DATA TO EXAMINE >>

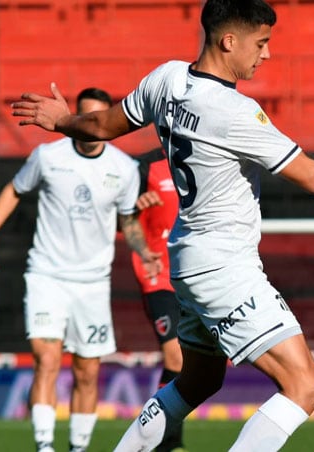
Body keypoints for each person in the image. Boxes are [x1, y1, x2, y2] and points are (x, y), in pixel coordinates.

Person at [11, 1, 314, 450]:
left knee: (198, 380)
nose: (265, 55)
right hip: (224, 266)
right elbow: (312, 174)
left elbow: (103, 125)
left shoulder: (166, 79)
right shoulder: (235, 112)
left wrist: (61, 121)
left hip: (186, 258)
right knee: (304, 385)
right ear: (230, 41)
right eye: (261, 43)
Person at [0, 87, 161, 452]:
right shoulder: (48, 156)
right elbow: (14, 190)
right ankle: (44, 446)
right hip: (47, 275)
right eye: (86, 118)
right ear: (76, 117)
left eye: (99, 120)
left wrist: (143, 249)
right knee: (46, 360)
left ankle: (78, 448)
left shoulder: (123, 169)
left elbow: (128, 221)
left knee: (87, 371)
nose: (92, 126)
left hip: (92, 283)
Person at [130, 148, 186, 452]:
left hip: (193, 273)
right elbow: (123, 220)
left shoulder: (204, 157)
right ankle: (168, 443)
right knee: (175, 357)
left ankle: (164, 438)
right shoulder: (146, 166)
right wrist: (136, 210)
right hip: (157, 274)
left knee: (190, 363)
--
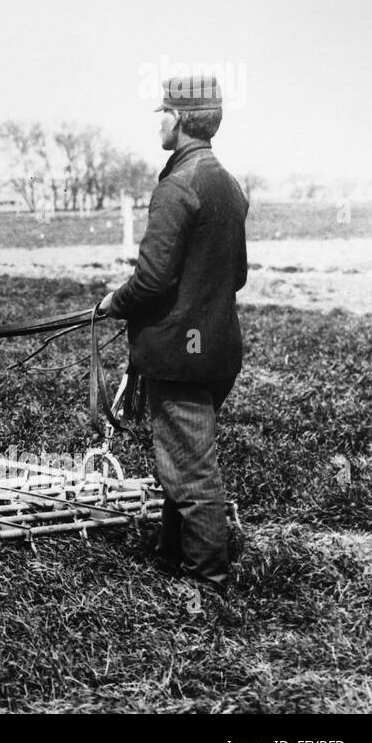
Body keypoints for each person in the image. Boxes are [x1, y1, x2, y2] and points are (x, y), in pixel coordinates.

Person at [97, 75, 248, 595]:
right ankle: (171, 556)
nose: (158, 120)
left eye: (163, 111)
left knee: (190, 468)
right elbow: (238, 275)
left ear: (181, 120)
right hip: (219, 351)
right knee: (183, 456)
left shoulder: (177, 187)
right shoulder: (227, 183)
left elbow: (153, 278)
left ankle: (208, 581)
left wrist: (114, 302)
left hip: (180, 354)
==
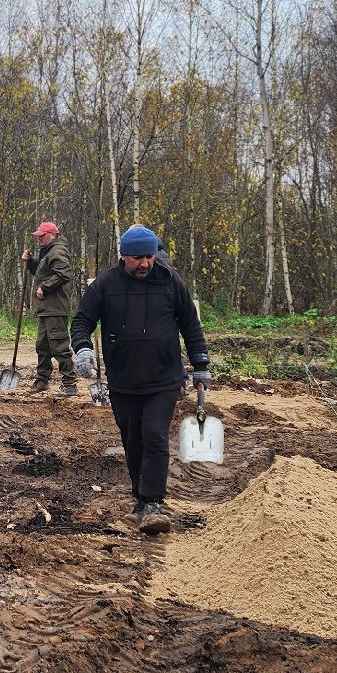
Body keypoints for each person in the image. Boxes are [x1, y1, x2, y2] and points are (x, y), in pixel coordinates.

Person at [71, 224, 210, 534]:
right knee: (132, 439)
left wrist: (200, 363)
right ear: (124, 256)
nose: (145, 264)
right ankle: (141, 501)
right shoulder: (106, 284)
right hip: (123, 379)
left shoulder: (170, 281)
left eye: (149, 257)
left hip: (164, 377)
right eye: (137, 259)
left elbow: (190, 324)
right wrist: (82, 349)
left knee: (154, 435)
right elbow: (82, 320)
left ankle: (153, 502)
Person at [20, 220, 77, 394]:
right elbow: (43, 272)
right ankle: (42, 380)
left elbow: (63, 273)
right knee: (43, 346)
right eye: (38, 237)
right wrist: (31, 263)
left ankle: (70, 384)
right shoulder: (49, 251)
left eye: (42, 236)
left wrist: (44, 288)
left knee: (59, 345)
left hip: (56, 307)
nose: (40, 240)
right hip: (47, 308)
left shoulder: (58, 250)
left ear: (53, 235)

PROBLEM REQUIREMENTS >>
From the listing above, output exactly the run of lines that starts with the line containing "right hip: (219, 351)" and ends with the line containing "left hip: (180, 354)".

RESULT BELOW >>
right hip: (219, 351)
right knee: (183, 456)
left shoulder: (177, 187)
right shoulder: (227, 183)
left elbow: (153, 278)
left ankle: (208, 581)
left wrist: (114, 302)
left hip: (180, 354)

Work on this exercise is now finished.